Là-dessus, renversant tout sur son passage, il pénètre au milieu de la ville sans apercevoir Tsao. Une seconde fois il va gagner la plaine, et près des fossés il se trouve face à face avec un autre général (Yo-Tsin) qui lui adresse la même question : « Où est Tsao ? — Je le cherche partout, mais en vain, répond Tien. — Allons ensemble le sauver à la pointe de nos lances, s’écrie Tsin. » Tous les deux ils arrivent aux portes de la ville, mais une bombe[2] lancée du haut des murs tombe à leurs pieds en éclatant. Le cheval de Tsin est rejeté en arrière, et Tien-Wey seul, bravant le feu et la fumée, se fraie pour la troisième fois une route dans la ville. Ainsi, trois fois il renouvela cette prouesse dont peu de héros ont été capables depuis !

Que devenait Tsao ? Quand il vit Tien se précipiter hors de la ville, rassemblant ses hommes, il voulut sortir aussi ; aucune porte ne lui livrait passage, et à la lueur des flammes il reconnut devant lui Liu-Pou qui faisait un grand carnage parmi ses soldats. Il fouette son cheval à tour de bras et cherche à traverser

  1. Dans ce passage, une foule de noms propres a été supprimée, les généraux secondaires des deux armées nous sont trop indifférents pour que nous les nommions à chaque ligne, comme le fait l’auteur chinois.

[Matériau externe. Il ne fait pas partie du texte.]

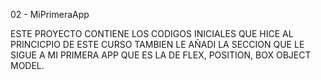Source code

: 02 - MiPrimeraApp 

ESTE PROYECTO CONTIENE LOS CODIGOS INICIALES QUE HICE AL PRINCICPIO DE ESTE CURSO TAMBIEN LE AÑADI LA SECCION QUE LE SIGUE A MI PRIMERA APP QUE ES LA DE FLEX, POSITION, BOX OBJECT MODEL.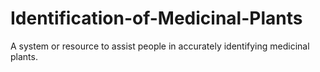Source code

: # Identification-of-Medicinal-Plants
A system or resource to assist people in accurately identifying medicinal plants.
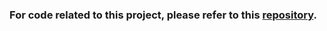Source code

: ### For code related to this project, please refer to this [repository](https://github.com/tehwentzel/DocDoc).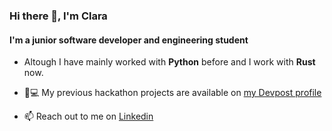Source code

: ### Hi there 👋, I'm Clara

#### I'm a junior software developer and engineering student

- Altough I have mainly worked with **Python** before and I work with **Rust** now.

- 👩💻 My previous hackathon projects are available on [my Devpost profile](https://devpost.com/crullr99)

- 📫 Reach out to me on [Linkedin](https://www.linkedin.com/in/clara-rull/)

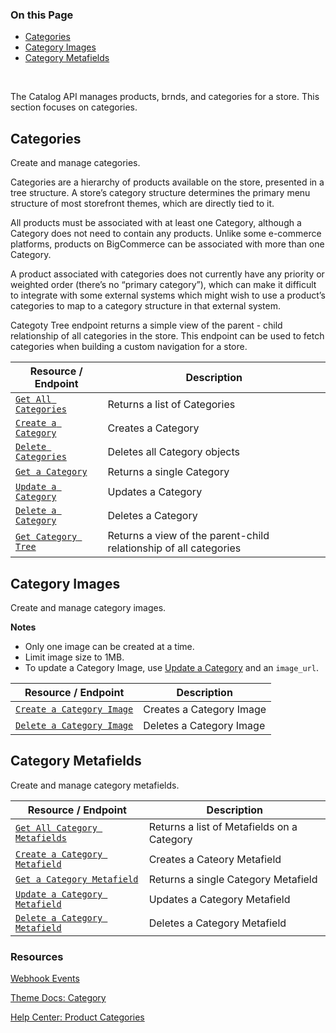 <div class="otp" id="no-index">

### On this Page	
- [Categories](#categories)
- [Category Images](#category-images)
- [Category Metafields](#category-metafields)
	
</div>
<br>

The Catalog API manages products, brnds, and categories for a store. This section focuses on categories.

## Categories

Create and manage categories.

Categories are a hierarchy of products available on the store, presented in a tree structure. A store’s category structure determines the primary menu structure of most storefront themes, which are directly tied to it.

All products must be associated with at least one Category, although a Category does not need to contain any products. Unlike some e-commerce platforms, products on BigCommerce can be associated with more than one Category.

A product associated with categories does not currently have any priority or weighted order (there’s no “primary category”), which can make it difficult to integrate with some external systems which might wish to use a product’s categories to map to a category structure in that external system.

Categoty Tree endpoint returns a simple view of the parent - child relationship of all categories in the store. This endpoint can be used to fetch categories when building a custom navigation for a store. 

|Resource / Endpoint|Description|
|-|-|
|[`Get All Categories`](https://developer.bigcommerce.com/api-reference/catalog/catalog-api/category/getcategories)|Returns a list of Categories|
|[`Create a Category`](https://developer.bigcommerce.com/api-reference/catalog/catalog-api/category/createcategory)|Creates a Category|
|[`Delete Categories`](https://developer.bigcommerce.com/api-reference/catalog/catalog-api/category/deletecategories)|Deletes all Category objects|
|[`Get a Category`](https://developer.bigcommerce.com/api-reference/catalog/catalog-api/category/getcategorybyid)|Returns a single Category|
|[`Update a Category`](https://developer.bigcommerce.com/api-reference/catalog/catalog-api/category/updatecategory)|Updates a Category|
|[`Delete a Category`](https://developer.bigcommerce.com/api-reference/catalog/catalog-api/category/deletecategorybyid)|Deletes a Category|
|[`Get Category Tree`](https://developer.bigcommerce.com/api-reference/catalog/catalog-api/category/getcategorytree)|Returns a view of the parent-child relationship of all categories|

## Category Images

Create and manage category images.

**Notes**

* Only one image can be created at a time. 
* Limit image size to 1MB. 
* To update a Category Image, use [Update a Category](https://developer.bigcommerce.com/api-reference/catalog/catalog-api/category/updatecategory) and an `image_url`.

|Resource / Endpoint|Description|
|-|-|
|[`Create a Category Image`](https://developer.bigcommerce.com/api-reference/catalog/catalog-api/category-images/createcategoryimage)|Creates a Category Image|
|[`Delete a Category Image`](https://developer.bigcommerce.com/api-reference/catalog/catalog-api/category-images/deletecategoryimage)|Deletes a Category Image|

## Category Metafields

Create and manage category metafields. 

|Resource / Endpoint|Description|
|-|-|
|[`Get All Category Metafields`](https://developer.bigcommerce.com/api-reference/catalog/catalog-api/category-metafields/getcategorymetafieldsbycategoryid)|Returns a list of Metafields on a Category|
|[`Create a Category Metafield`](https://developer.bigcommerce.com/api-reference/catalog/catalog-api/category-metafields/createcategorymetafield)|Creates a Cateory Metafield|
|[`Get a Category Metafield`](https://developer.bigcommerce.com/api-reference/catalog/catalog-api/category-metafields/getcategorymetafieldbycategoryid)|Returns a single Category Metafield|
|[`Update a Category Metafield`](https://developer.bigcommerce.com/api-reference/catalog/catalog-api/category-metafields/updatecategorymetafield)|Updates a Category Metafield|
|[`Delete a Category Metafield`](https://developer.bigcommerce.com/api-reference/catalog/catalog-api/category-metafields/deletecategorymetafieldbyid)|Deletes a Category Metafield|

### Resources

[Webhook Events](https://developer.bigcommerce.com/api-docs/getting-started/webhooks/webhook-events#webhook-events_category)

[Theme Docs: Category](https://developer.bigcommerce.com/stencil-docs/reference-docs/other-objects-and-properties-overview#category)

[Help Center: Product Categories](https://support.bigcommerce.com/s/article/Product-Categories)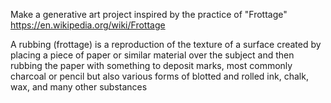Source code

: Make a generative art project inspired by the practice of "Frottage"
https://en.wikipedia.org/wiki/Frottage

A rubbing (frottage) is a reproduction of the texture of a surface created by placing a piece of paper or similar material over the subject and then rubbing the paper with something to deposit marks, most commonly charcoal or pencil but also various forms of blotted and rolled ink, chalk, wax, and many other substances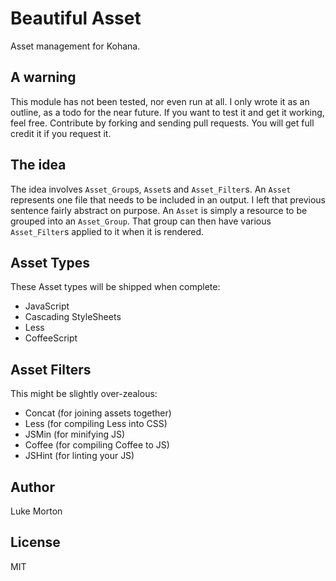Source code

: # Beautiful Asset

Asset management for Kohana.

## A warning

This module has not been tested, nor even run at all. I only wrote it
as an outline, as a todo for the near future. If you want to test it
and get it working, feel free. Contribute by forking and sending pull
requests. You will get full credit it if you request it.

## The idea

The idea involves `Asset_Group`s, `Asset`s and `Asset_Filter`s. An
`Asset` represents one file that needs to be included in an output. I
left that previous sentence fairly abstract on purpose. An `Asset` is
simply a resource to be grouped into an `Asset_Group`. That group can
then have various `Asset_Filter`s applied to it when it is rendered.

## Asset Types

These Asset types will be shipped when complete:

 - JavaScript
 - Cascading StyleSheets
 - Less
 - CoffeeScript

## Asset Filters

This might be slightly over-zealous:

 - Concat (for joining assets together)
 - Less (for compiling Less into CSS)
 - JSMin (for minifying JS)
 - Coffee (for compiling Coffee to JS)
 - JSHint (for linting your JS)
 
## Author

Luke Morton

## License

MIT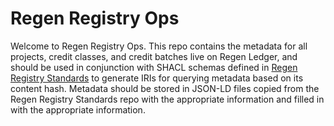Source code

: # Regen Registry Ops

Welcome to Regen Registry Ops. This repo contains the metadata for all
projects, credit classes, and credit batches live on Regen Ledger, and should
be used in conjunction with SHACL schemas defined in [Regen Registry
Standards](https://github.com/regen-network/regen-registry-standards) to
generate IRIs for querying metadata based on its content hash. Metadata should
be stored in JSON-LD files copied from the Regen Registry Standards repo with
the appropriate information and filled in with the appropriate information. 

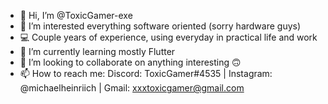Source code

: - 👋 Hi, I’m @ToxicGamer-exe
- 👀 I’m interested everything software oriented (sorry hardware guys)
- 💻 Couple years of experience, using everyday in practical life and work
- 🌱 I’m currently learning mostly Flutter
- 💞️ I’m looking to collaborate on anything interesting 🙃
- 📫 How to reach me: Discord: ToxicGamer#4535 | Instagram: @michaelheinriich | Gmail: xxxtoxicgamer@gmail.com

<!---
ToxicGamer-exe/ToxicGamer-exe is a ✨ special ✨ repository because its `README.md` (this file) appears on your GitHub profile.
You can click the Preview link to take a look at your changes.
--->
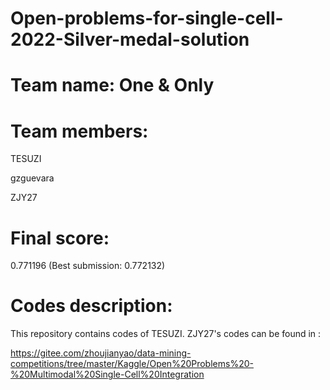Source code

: # Open-problems-for-single-cell-2022-Silver-medal-solution


# Team name: One & Only

# Team members:

TESUZI

gzguevara

ZJY27

# Final score: 

0.771196 (Best submission: 0.772132)

# Codes description:

This repository contains codes of TESUZI. ZJY27's codes can be found in :

https://gitee.com/zhoujianyao/data-mining-competitions/tree/master/Kaggle/Open%20Problems%20-%20Multimodal%20Single-Cell%20Integration
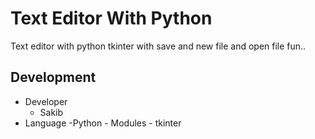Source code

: # Text Editor With Python
Text editor with python tkinter with save and new file and open file fun..
## Development
- Developer
  - Sakib
- Language
  -Python
      - Modules
        - tkinter
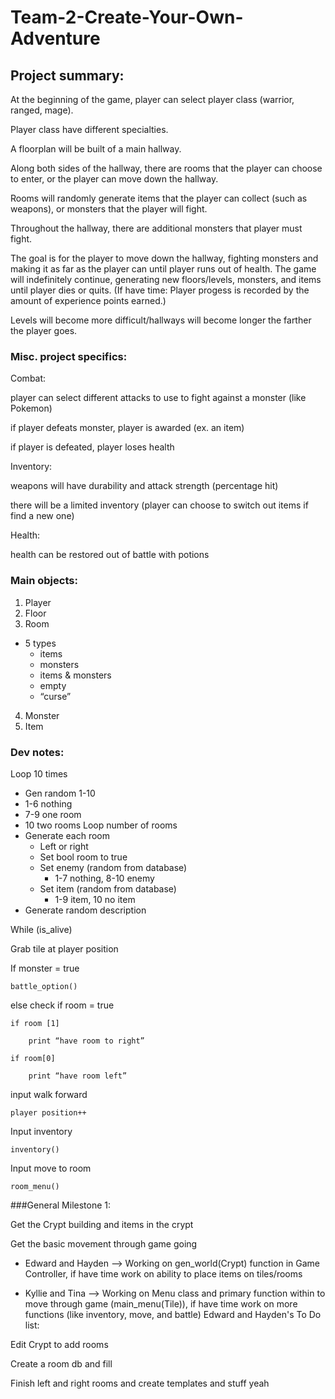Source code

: # Team-2-Create-Your-Own-Adventure


## Project summary: 

At the beginning of the game, player can select player class (warrior, ranged, mage). 

Player class have different specialties.

A floorplan will be built of a main hallway. 

Along both sides of the hallway, there are rooms that the player can choose to enter, or the player can move down the hallway. 

Rooms will randomly generate items that the player can collect (such as weapons), or monsters that the player will fight.

Throughout the hallway, there are additional monsters that player must fight. 

The goal is for the player to move down the hallway, fighting monsters and making it as far as the player can until player runs 
out of health. The game will indefinitely continue, generating new floors/levels, monsters, and items until player dies or quits. 
(If have time: Player progess is recorded by the amount of experience points earned.)

Levels will become more difficult/hallways will become longer the farther the player goes.

### Misc. project specifics:

Combat: 

player can select different attacks to use to fight against a monster (like Pokemon)

if player defeats monster, player is awarded (ex. an item)

if player is defeated, player loses health


Inventory: 

weapons will have durability and attack strength (percentage hit)

there will be a limited inventory (player can choose to switch out items if find a new one)


Health:

health can be restored out of battle with potions 


### Main objects: 

1. Player
2. Floor
3. Room
  - 5 types
    - items
    - monsters
    - items & monsters
    - empty
    - “curse”
4. Monster
5. Item

### Dev notes:

Loop 10 times
- Gen random 1-10
- 1-6 nothing
- 7-9 one room
- 10 two rooms
Loop number of rooms
- Generate each room
    - Left or right
    - Set bool room to true
    - Set enemy (random from database)            
        - 1-7 nothing, 8-10 enemy 
    - Set item (random from database)                     
        - 1-9 item, 10 no item
- Generate random description


While (is_alive)

Grab tile at player position

If monster = true

	battle_option()
  
else check if room = true

	if room [1]
  
		print “have room to right”
    
	if room[0]
  
		print “have room left”

input walk forward

	player position++
  
Input inventory 

	inventory()
  
Input move to room

	room_menu()
	
###General Milestone 1:

Get the Crypt building and items in the crypt 

Get the basic movement through game going 

- Edward and Hayden --> Working on gen_world(Crypt) function in Game Controller, if have time work on ability to place items on tiles/rooms

- Kyllie and Tina --> Working on Menu class and primary function within to move through game (main_menu(Tile)), if have time work on more functions (like inventory, move, and battle)
Edward and Hayden's To Do list:

Edit Crypt to add rooms

Create a room db and fill

Finish left and right rooms and create templates and stuff yeah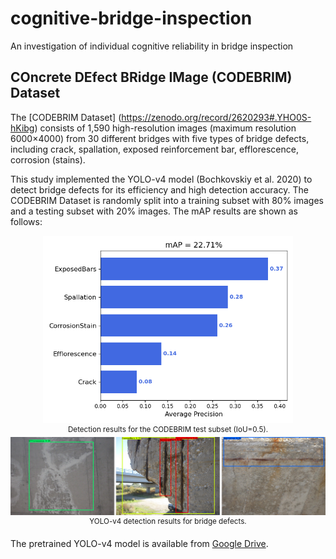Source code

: # cognitive-bridge-inspection

An investigation of individual cognitive reliability in bridge inspection


## **COncrete DEfect BRidge IMage (CODEBRIM) Dataset**

The [CODEBRIM Dataset] (https://zenodo.org/record/2620293#.YHO0S-hKibg) consists of 1,590 high-resolution images (maximum resolution 6000×4000) from 30 different bridges with five types of bridge defects, including crack, spallation, exposed reinforcement bar, efflorescence, corrosion (stains).

This study implemented the YOLO-v4 model (Bochkovskiy et al. 2020) to detect bridge defects for its efficiency and high detection accuracy. The CODEBRIM Dataset is randomly split into a training subset with 80% images and a testing subset with 20% images. The mAP results are shown as follows:

<div align="center">
    <img src="Media/mAP.png" width="400px" alt><br>
    <sup>Detection results for the CODEBRIM test subset (IoU=0.5).
</div>


<div align="center">
    <img src="Media/results.png" width="800px" alt><br>
    <sup>YOLO-v4 detection results for bridge defects.
</div>

The pretrained YOLO-v4 model is available from [Google Drive](https://drive.google.com/file/d/1ELDgScbCamsB-RRHTLC8AXXqf1gZw7rD/view?usp=sharing).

  2. Plus haut il a été question de canon ; ici la bombe est mentionnée. Le mot chinois Ho-Pao est expliqué par Morrison : « Guns, cannons and rockets, in which powder is inclosed. » Nous traduisons donc tantôt par canon, tantôt par bombe, selon que l’une de ces deux expressions se prête mieux au sens. Il est probable qu’il s’agit dans tout l’ouvrage, non point de canon, mais de ces boîtes dont on se servait jadis en France aux fêtes publiques et dont les Hindous ont conservé l’usage. Cette machine de guerre, citée fréquemment dans le San-Koue-Tchy, ne renfermait pas de projectiles ; on l’employait surtout pour faire des signaux de nuit.